Would you please repeat all of the data exactly, omitting the pictures?

++++++

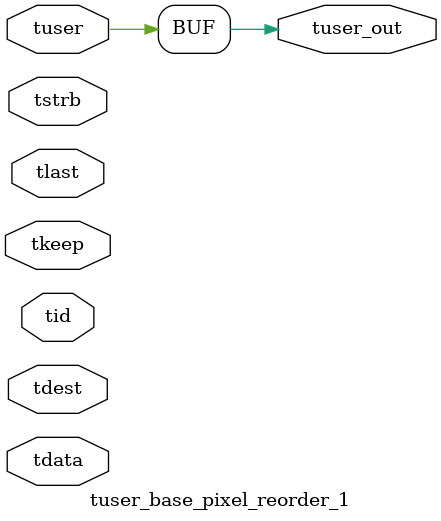
<source format=v>


`timescale 1ps/1ps

module tuser_base_pixel_reorder_1 #
(
parameter C_S_AXIS_TUSER_WIDTH = 1,
parameter C_S_AXIS_TDATA_WIDTH = 32,
parameter C_S_AXIS_TID_WIDTH   = 0,
parameter C_S_AXIS_TDEST_WIDTH = 0,
parameter C_M_AXIS_TUSER_WIDTH = 1
)
(
input  [(C_S_AXIS_TUSER_WIDTH == 0 ? 1 : C_S_AXIS_TUSER_WIDTH)-1:0     ] tuser,
input  [(C_S_AXIS_TDATA_WIDTH == 0 ? 1 : C_S_AXIS_TDATA_WIDTH)-1:0     ] tdata,
input  [(C_S_AXIS_TID_WIDTH   == 0 ? 1 : C_S_AXIS_TID_WIDTH)-1:0       ] tid,
input  [(C_S_AXIS_TDEST_WIDTH == 0 ? 1 : C_S_AXIS_TDEST_WIDTH)-1:0     ] tdest,
input  [(C_S_AXIS_TDATA_WIDTH/8)-1:0 ] tkeep,
input  [(C_S_AXIS_TDATA_WIDTH/8)-1:0 ] tstrb,
input                                                                    tlast,
output [C_M_AXIS_TUSER_WIDTH-1:0] tuser_out
);

assign tuser_out = {tuser[0:0]};

endmodule


</source>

++++++

#### [WRITTEN ANSWER]
<source format=v>


`timescale 1ps/1ps

module tuser_base_pixel_reorder_1 #
(
parameter C_S_AXIS_TUSER_WIDTH = 1,
parameter C_S_AXIS_TDATA_WIDTH = 32,
parameter C_S_AXIS_TID_WIDTH   = 0,
parameter C_S_AXIS_TDEST_WIDTH = 0,
parameter C_M_AXIS_TUSER_WIDTH = 1
)
(
input  [(C_S_AXIS_TUSER_WIDTH == 0 ? 1 : C_S_AXIS_TUSER_WIDTH)-1:0     ] tuser,
input  [(C_S_AXIS_TDATA_WIDTH == 0 ? 1 : C_S_AXIS_TDATA_WIDTH)-1:0     ] tdata,
input  [(C_S_AXIS_TID_WIDTH   == 0 ? 1 : C_S_AXIS_TID_WIDTH)-1:0       ] tid,
input  [(C_S_AXIS_TDEST_WIDTH == 0 ? 1 : C_S_AXIS_TDEST_WIDTH)-1:0     ] tdest,
input  [(C_S_AXIS_TDATA_WIDTH/8)-1:0 ] tkeep,
input  [(C_S_AXIS_TDATA_WIDTH/8)-1:0 ] tstrb,
input                                                                    tlast,
output [C_M_AXIS_TUSER_WIDTH-1:0] tuser_out
);

assign tuser_out = {tuser[0:0]};

endmodule


</source>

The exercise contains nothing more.